In this test case, we’ve created an HttpPost to the MockServer that we configured to listen at http://localhost:1080. After creating a new request with HttpClients.createDefault(), we can send the request with execute(). Because these requests must be closed to free up resources, we enclose the request in a try-with-resources provided by use().

5. Verifying the HttpRequest

In our test case, we made assertions on what was returned as the MockServer response. However, there are situations where we may want to verify the request sent by our code. This can be particularly useful when we set up MockServer to respond differently based on various requests. This helps us to ensure that the correct request was made.

Let’s create a test where we do not specify the exact kind of request we expect beforehand, and then, we’ll perform assertions on it:

class UnspecifiedHttpRequestTest : FunSpec({
    listener(MockServerListener(1080))

    val client = MockServerClient("localhost", 1080)

    beforeTest {
        client.`when`(
            HttpRequest.request()
        ).respond(
            HttpResponse.response().withStatusCode(202)
        )
    }

    test("Should make a post with correct content") {
        val httpPost = HttpPost("http://localhost:1080/login").apply {
            entity = StringEntity("""{"username": "foo", "password": "bar"}""")
            setHeader("Content-Type", "application/json")
        }

        HttpClients.createDefault().use { it.execute(httpPost) }

        val request = client.retrieveRecordedRequests(null).first()

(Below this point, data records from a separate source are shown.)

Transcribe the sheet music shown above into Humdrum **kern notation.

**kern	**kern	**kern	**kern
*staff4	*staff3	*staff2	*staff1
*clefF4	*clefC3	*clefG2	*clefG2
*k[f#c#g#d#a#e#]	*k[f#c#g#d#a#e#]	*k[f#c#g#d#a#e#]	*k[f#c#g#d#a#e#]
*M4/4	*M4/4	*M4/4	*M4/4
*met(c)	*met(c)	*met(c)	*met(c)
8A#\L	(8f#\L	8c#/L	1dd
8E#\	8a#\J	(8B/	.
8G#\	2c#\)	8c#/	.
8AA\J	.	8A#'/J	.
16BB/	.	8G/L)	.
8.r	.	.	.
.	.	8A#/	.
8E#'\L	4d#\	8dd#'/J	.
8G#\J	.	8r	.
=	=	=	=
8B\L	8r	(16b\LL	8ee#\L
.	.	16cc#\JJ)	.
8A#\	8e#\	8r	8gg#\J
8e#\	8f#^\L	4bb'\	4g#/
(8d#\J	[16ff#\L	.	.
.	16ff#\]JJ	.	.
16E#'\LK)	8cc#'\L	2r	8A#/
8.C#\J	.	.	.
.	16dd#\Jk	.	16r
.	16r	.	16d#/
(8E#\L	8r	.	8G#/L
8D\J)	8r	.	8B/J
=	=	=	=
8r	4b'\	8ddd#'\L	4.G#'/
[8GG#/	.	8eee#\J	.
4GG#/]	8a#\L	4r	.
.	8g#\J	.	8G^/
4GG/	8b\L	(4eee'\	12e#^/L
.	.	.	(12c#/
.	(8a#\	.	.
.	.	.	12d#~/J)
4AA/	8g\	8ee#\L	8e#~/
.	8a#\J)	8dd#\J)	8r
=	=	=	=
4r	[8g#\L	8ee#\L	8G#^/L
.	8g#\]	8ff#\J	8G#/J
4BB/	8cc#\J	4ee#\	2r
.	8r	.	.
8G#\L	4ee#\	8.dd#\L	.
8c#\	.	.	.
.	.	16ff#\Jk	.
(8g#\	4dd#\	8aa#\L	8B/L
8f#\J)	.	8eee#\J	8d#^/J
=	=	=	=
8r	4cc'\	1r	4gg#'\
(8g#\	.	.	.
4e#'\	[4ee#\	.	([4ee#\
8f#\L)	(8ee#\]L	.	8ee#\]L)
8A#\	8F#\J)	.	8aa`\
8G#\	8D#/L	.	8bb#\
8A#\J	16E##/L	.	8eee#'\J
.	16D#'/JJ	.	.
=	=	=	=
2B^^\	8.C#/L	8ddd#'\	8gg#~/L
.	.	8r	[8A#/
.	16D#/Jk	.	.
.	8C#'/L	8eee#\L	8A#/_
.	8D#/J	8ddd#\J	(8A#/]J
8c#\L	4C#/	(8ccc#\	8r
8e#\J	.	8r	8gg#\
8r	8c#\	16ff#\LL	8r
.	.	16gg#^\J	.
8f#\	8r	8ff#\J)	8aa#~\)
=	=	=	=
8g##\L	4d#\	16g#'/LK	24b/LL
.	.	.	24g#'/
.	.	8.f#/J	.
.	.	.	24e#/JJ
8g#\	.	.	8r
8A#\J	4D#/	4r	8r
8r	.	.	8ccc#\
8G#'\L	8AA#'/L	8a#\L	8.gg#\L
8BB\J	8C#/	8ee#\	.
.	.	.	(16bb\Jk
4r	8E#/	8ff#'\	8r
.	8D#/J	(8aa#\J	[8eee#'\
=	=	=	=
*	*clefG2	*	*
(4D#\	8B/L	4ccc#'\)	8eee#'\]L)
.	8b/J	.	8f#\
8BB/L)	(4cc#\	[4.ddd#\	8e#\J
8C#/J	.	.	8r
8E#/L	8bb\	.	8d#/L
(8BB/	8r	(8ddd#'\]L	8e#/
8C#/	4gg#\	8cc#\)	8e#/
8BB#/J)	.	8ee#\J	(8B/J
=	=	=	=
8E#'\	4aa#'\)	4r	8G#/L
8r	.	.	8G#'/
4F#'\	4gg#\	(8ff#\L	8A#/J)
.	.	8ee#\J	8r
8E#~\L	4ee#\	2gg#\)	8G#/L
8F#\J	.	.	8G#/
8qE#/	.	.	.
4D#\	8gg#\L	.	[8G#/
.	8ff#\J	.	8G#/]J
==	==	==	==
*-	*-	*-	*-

        request.getHeader("Content-Type") shouldContain "application/json"
        request.bodyAsJsonOrXmlString shouldBe """{
            |  "username" : "foo",
            |  "password" : "bar"
            |}""".trimMargin()
        request.path.value shouldBe "/login"
    }
})

In this test case, we’ve created an HttpPost request, similar to the previous example. However, the difference lies in how we’ve configured our MockServerClient to handle requests. Instead of specifying the exact type of request MockServer should expect, we’ve set it up to accept any HttpRequest.

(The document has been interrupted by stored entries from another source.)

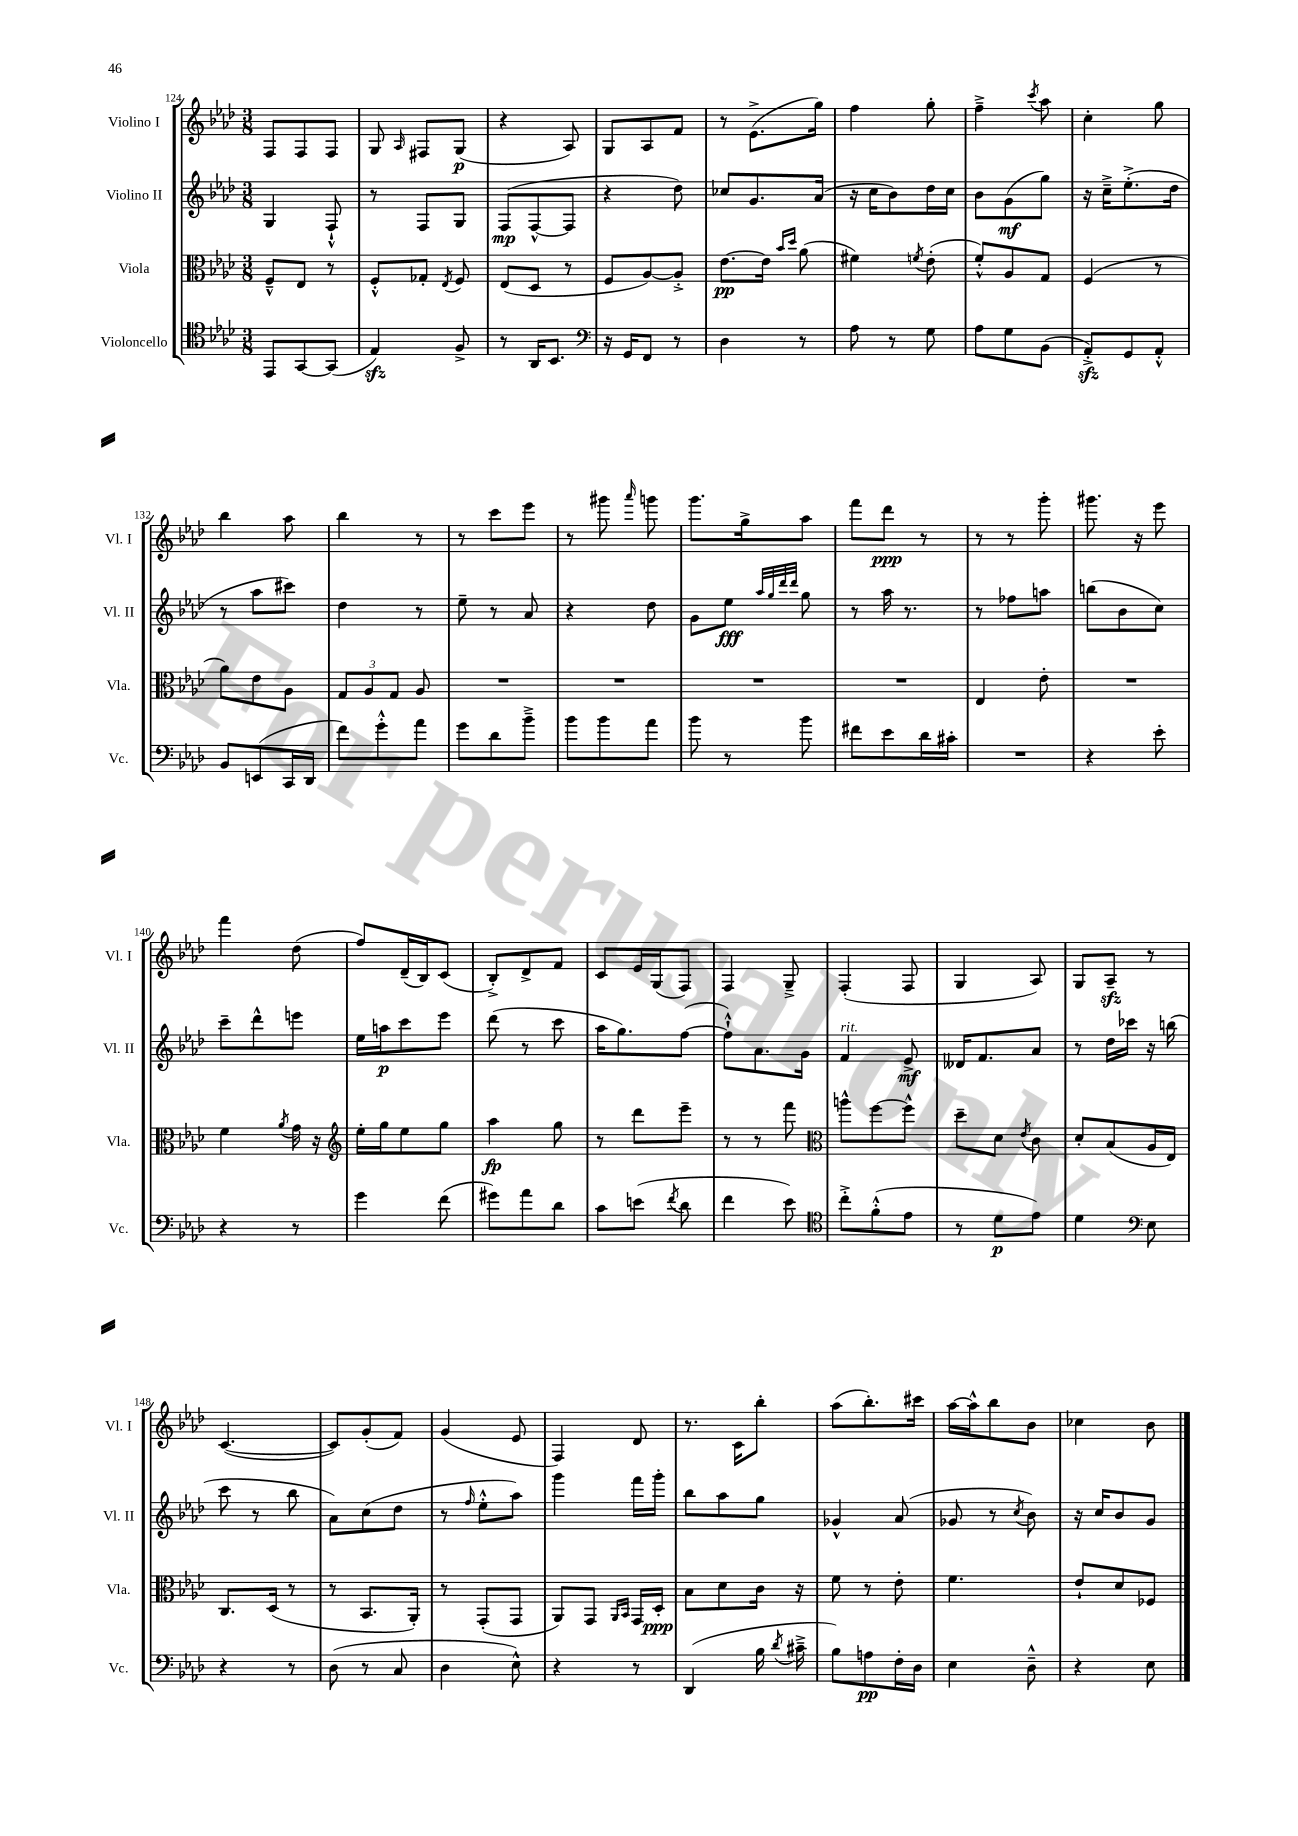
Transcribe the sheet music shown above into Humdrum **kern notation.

**kern	**dynam	**kern	**dynam	**kern	**dynam	**kern	**dynam
*part4	*part4	*part3	*part3	*part2	*part2	*part1	*part1
*staff4	*staff4	*staff3	*staff3	*staff2	*staff2	*staff1	*staff1
*I"Violoncello	*	*I"Viola	*	*I"Violino II	*	*I"Violino I	*
*I'Vc.	*	*I'Vla.	*	*I'Vl. II	*	*I'Vl. I	*
*clefC4	*	*clefC3	*	*clefG2	*	*clefG2	*
*k[b-e-a-d-]	*	*k[b-e-a-d-]	*	*k[b-e-a-d-]	*	*k[b-e-a-d-]	*
*M3/8	*	*M3/8	*	*M3/8	*	*M3/8	*
=124	=124	=124	=124	=124	=124	=124	=124
8EE-/L	.	8F~^^/L	.	4G/	.	8F/L	.
[8GG/	.	8E-/J	.	.	.	8F/	.
(8GG/J]	.	8r	.	8F`^^/	.	8F/J	.
=125	=125	=125	=125	=125	=125	=125	=125
4E-zz/)	.	8F'^^/L	.	8r	.	8G/	.
.	.	.	.	.	.	16qqA-/	.
.	.	8G-X'/J	.	8F/L	.	8F#X/L	.
.	.	8qE-/	.	.	.	.	.
8F^/	.	8F/	.	8G/J	.	(8G/J	p
=126	=126	=126	=126	=126	=126	=126	=126
8r	.	(8E-/L	.	(8F/L	mp	4r	.
16AA-/KL	.	8D-/J	.	[8F^^/	.	.	.
8.BB-/J	.	.	.	.	.	.	.
.	.	8r	.	8F/J]	.	8A-/)	.
=127	=127	=127	=127	=127	=127	=127	=127
*clefF4	*	*	*	*	*	*	*
16r	.	8F/L	.	4r	.	8G/L	.
16GG/KL	.	.	.	.	.	.	.
8FF/J	.	[8A-/)	.	.	.	8A-/	.
8r	.	8A-'^/J]	.	8dd-\)	.	8f/J	.
=128	=128	=128	=128	=128	=128	=128	=128
4D-\	.	[8.e-\L	pp	8cc-X/L	.	8r	.
.	.	.	.	8.g/	.	(8.e-^\L	.
.	.	16e-\Jk]	.	.	.	.	.
.	.	16qqb-/LL	.	.	.	.	.
.	.	16qqdd-/JJ	.	.	.	.	.
8r	.	(8a-\	.	.	.	.	.
.	.	.	.	(16a-/Jk	.	16gg\Jk)	.
=129	=129	=129	=129	=129	=129	=129	=129
8A-\	.	4f#X\)	.	16r	.	4ff\	.
.	.	.	.	16cc\KL	.	.	.
8r	.	.	.	8b-\)	.	.	.
.	.	8qfn/	.	.	.	.	.
8G\	.	(8e-'\	.	16dd-\L	.	8gg'\	.
.	.	.	.	16cc\JJ	.	.	.
=130	=130	=130	=130	=130	=130	=130	=130
8A-\L	.	8f'^^/L)	.	8b-\L	.	4ff~^\	.
8G\	.	8A-/	.	(8g\	mf	.	.
.	.	.	.	.	.	8qccc/	.
(8BB-\J	.	8G/J	.	8gg\J)	.	8aa-\	.
=131	=131	=131	=131	=131	=131	=131	=131
8AA-zz'^/L)	.	(4F/	.	16r	.	4cc'\	.
.	.	.	.	16cc~^\KL	.	.	.
8GG/	.	.	.	(8.ee-'^\	.	.	.
8AA-'^^/J	.	8r	.	.	.	8gg\	.
.	.	.	.	16dd-\Jk	.	.	.
!!LO:LB:g=z
=132	=132	=132	=132	=132	=132	=132	=132
8BB-/L	.	8a-\L)	.	8r	.	4bb-\	.
(8EEn/	.	8e-\	.	8aa-\L	.	.	.
16CC/L	.	8A-\J	.	8ccc#X\J)	.	8aa-\	.
16DD-/JJ	.	.	.	.	.	.	.
=133	=133	=133	=133	=133	=133	=133	=133
8f\L)	.	12G/L	.	4dd-\	.	4bb-\	.
.	.	12A-/	.	.	.	.	.
8g'^^\	.	.	.	.	.	.	.
.	.	12G/J	.	.	.	.	.
8a-\J	.	8A-/	.	8r	.	8r	.
=134	=134	=134	=134	=134	=134	=134	=134
8g\L	.	4.r	.	8ee-~\	.	8r	.
8d-\	.	.	.	8r	.	8ccc\L	.
8b-~^\J	.	.	.	8a-/	.	8eee-\J	.
=135	=135	=135	=135	=135	=135	=135	=135
8b-\L	.	4.r	.	4r	.	8r	.
8b-\	.	.	.	.	.	8ggg#X\	.
.	.	.	.	.	.	16qqaaa-/	.
8a-\J	.	.	.	8dd-\	.	8gggn\	.
=136	=136	=136	=136	=136	=136	=136	=136
8b-\	.	4.r	.	8g\L	.	8.ggg\L	.
8r	.	.	.	8ee-\J	fff	.	.
.	.	.	.	.	.	16gg^\k	.
.	.	.	.	32qqaa-/LLL	.	.	.
.	.	.	.	32qqgg/	.	.	.
.	.	.	.	32qqddd-/	.	.	.
.	.	.	.	32qqddd-/JJJ	.	.	.
8b-\	.	.	.	8gg\	.	8aa-\J	.
=137	=137	=137	=137	=137	=137	=137	=137
8f#X\L	.	4.r	.	8r	.	8fff\L	.
8e-\	.	.	.	16aa-\	.	8ddd-\J	ppp
.	.	.	.	8.r	.	.	.
16d-\L	.	.	.	.	.	8r	.
16c#X'\JJ	.	.	.	.	.	.	.
=138	=138	=138	=138	=138	=138	=138	=138
4.r	.	4E-/	.	8r	.	8r	.
.	.	.	.	8ff-X\L	.	8r	.
.	.	8e-'\	.	8aan\J	.	8ggg'\	.
=139	=139	=139	=139	=139	=139	=139	=139
4r	.	4.r	.	(8bbn\L	.	8.ggg#X\	.
.	.	.	.	8b-\	.	.	.
.	.	.	.	.	.	16r	.
8e-'\	.	.	.	8cc\J)	.	8eee-\	.
!!LO:LB:g=z
=140	=140	=140	=140	=140	=140	=140	=140
4r	.	4f\	.	8ccc~\L	.	4fff\	.
.	.	.	.	8ddd-^^\	.	.	.
.	.	8qa-/	.	.	.	.	.
8r	.	16g\	.	8eeen\J	.	(8dd-\	.
.	.	16r	.	.	.	.	.
=141	=141	=141	=141	=141	=141	=141	=141
*	*	*clefG2	*	*	*	*	*
4g\	.	16ee-'\LL	.	16ee-\LL	.	8ff/L)	.
.	.	16gg\J	.	16aan\J	p	.	.
.	.	8ee-\	.	8ccc\	.	(16d-~/L	.
.	.	.	.	.	.	16B-/J)	.
(8f\	.	8gg\J	.	8eee-\J	.	(8c/J	.
=142	=142	=142	=142	=142	=142	=142	=142
8g#X\L)	.	4aa-\	fp	(8ddd-\	.	8B-'^/L)	.
8a-\	.	.	.	8r	.	8d-^/	.
8d-\J	.	8gg\	.	8ccc\	.	8f/J	.
=143	=143	=143	=143	=143	=143	=143	=143
8c\L	.	8r	.	16aa-\KL	.	8c/L	.
.	.	.	.	8.gg\)	.	.	.
(8en\J	.	8ddd-\L	.	.	.	16e-/L	.
.	.	.	.	.	.	(16G/J	.
8qf/	.	.	.	.	.	.	.
8d-\	.	8eee-~\J	.	([8ff\J	.	8F/J)	.
=144	=144	=144	=144	=144	=144	=144	=144
4f\	.	8r	.	8ff`^^\L])	.	4F/	.
.	.	8r	.	8.a-\	.	.	.
8e-\)	.	8fff\	.	.	.	8G~^/	.
.	.	.	.	16g\Jk	.	.	.
=145	=145	=145	=145	=145	=145	=145	=145
*clefC4	*	*clefC3	*	*	*	*	*
!	!	!	!	!LO:TX:a:i:t=rit.	!	!	!
8cc'^\L	.	8aan^^\L	.	4f/	.	(4F'/	.
(8f'^^\	.	[8ff\	.	.	.	.	.
8e-\J	.	8ff^^\J]	.	8e-^/	mf	8F/	.
=146	=146	=146	=146	=146	=146	=146	=146
8r	.	8dd-~\L	.	16d--X/KL	.	4G/	.
.	.	.	.	8.f/	.	.	.
8d-\L	p	8d-\J	.	.	.	.	.
.	.	8qe-/	.	.	.	.	.
8e-\J)	.	8c\	.	8a-/J	.	8A-/)	.
=147	=147	=147	=147	=147	=147	=147	=147
4d-\	.	8d-'/L	.	8r	.	8G/L	.
.	.	(8B-/	.	16dd-\LL	.	8A-zz~/J	.
.	.	.	.	16ccc-X\JJ	.	.	.
*clefF4	*	*	*	*	*	*	*
8E-\	.	16A-/L	.	16r	.	8r	.
.	.	16E-/JJ)	.	(16bbn\	.	.	.
!!LO:LB:g=z
=148	=148	=148	=148	=148	=148	=148	=148
4r	.	8.C/L	.	8ccc\	.	([4.c/	.
.	.	.	.	8r	.	.	.
.	.	(16D-/Jk	.	.	.	.	.
8r	.	8r	.	8bb-\	.	.	.
=149	=149	=149	=149	=149	=149	=149	=149
(8D-\	.	8r	.	8a-\L)	.	8c/L])	.
8r	.	8.BB-/L	.	(8cc\	.	(8g'/	.
8C/	.	.	.	8dd-\J	.	8f/J)	.
.	.	16AA-'/Jk)	.	.	.	.	.
=150	=150	=150	=150	=150	=150	=150	=150
4D-\	.	8r	.	8r	.	(4g/	.
.	.	.	.	16qqff/	.	.	.
.	.	(8GG'/L	.	8ee-'^^\L	.	.	.
8E-^^\)	.	8GG/J	.	8aa-\J)	.	8e-/	.
=151	=151	=151	=151	=151	=151	=151	=151
4r	.	8AA-/L)	.	4ggg\	.	4F/)	.
.	.	8GG/J	.	.	.	.	.
.	.	16qqAA-/LL	.	.	.	.	.
.	.	16qqBB-/JJ	.	.	.	.	.
8r	.	16GG/LL	.	16fff\LL	.	8d-/	.
.	.	16D-'/JJ	ppp	16ggg'\JJ	.	.	.
=152	=152	=152	=152	=152	=152	=152	=152
(4DD-/	.	8B-\L	.	8bb-\L	.	8.r	.
.	.	8d-\	.	8aa-\	.	.	.
.	.	.	.	.	.	16c\KL	.
16B-\	.	16c\Jk	.	8gg\J	.	8bb-'\J	.
8qd-/	.	.	.	.	.	.	.
16c#X~^\	.	16r	.	.	.	.	.
=153	=153	=153	=153	=153	=153	=153	=153
8B-\L)	.	8f\	.	4g-X^^/	.	(8aa-\L	.
8An\	pp	8r	.	.	.	8.bb-'\)	.
16F'\L	.	8e-'\	.	(8a-/	.	.	.
16D-\JJ	.	.	.	.	.	16ccc#X\Jk	.
=154	=154	=154	=154	=154	=154	=154	=154
4E-\	.	4.f\	.	8g-X/	.	[16aa-\LL	.
.	.	.	.	.	.	16aa-^^\J]	.
.	.	.	.	8r	.	8bb-\	.
.	.	.	.	8qcc/	.	.	.
8D-~^^\	.	.	.	8b-\)	.	8b-\J	.
=155	=155	=155	=155	=155	=155	=155	=155
4r	.	8e-`/L	.	16r	.	4cc-X\	.
.	.	.	.	16cc/KL	.	.	.
.	.	8d-/	.	8b-/	.	.	.
8E-\	.	8F-X/J	.	8g/J	.	8b-\	.
==	==	==	==	==	==	==	==
*-	*-	*-	*-	*-	*-	*-	*-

To validate the request information, we utilize the retrieveRecordedRequests() function of our client. Passing null as an argument to retrieveRecordedRequests() allows us to retrieve all requests that were made during the test execution. This approach enables us to query the requests and subsequently perform assertions using Kotest’s shouldContain() and shouldBe() functions.

By employing this technique, we can ensure that the correct request was made without explicitly specifying all the details beforehand. This grants us flexibility and ease of validation while testing, as we can dynamically verify the recorded requests for our HttpPost operation.

6. Conclusion

MockServer, when used in conjunction with Kotest, proves to be a powerful and efficient tool for testing applications that interact with external services through APIs. By simulating API endpoints and responses, MockServer allows developers to create isolated and reliable test environments. Through the integration of the MockServer Kotest extension, setting up and controlling MockServer within our tests becomes seamless.

Throughout this article, we’ve demonstrated how to leverage MockServer to prepare and define expectations for incoming requests. By employing Kotest’s expressive testing capabilities, we’re able to perform requests and assertions with the mocked API effortlessly. This approach not only ensures the robustness of our applications but also facilitates a smoother testing process by eliminating the need for real endpoints during testing.

By mastering the use of MockServer and Kotest, developers can confidently write comprehensive tests that guarantee the quality and reliability of their software applications, ultimately leading to a more efficient and successful software development process.

As always, the code used in this article is available over on GitHub.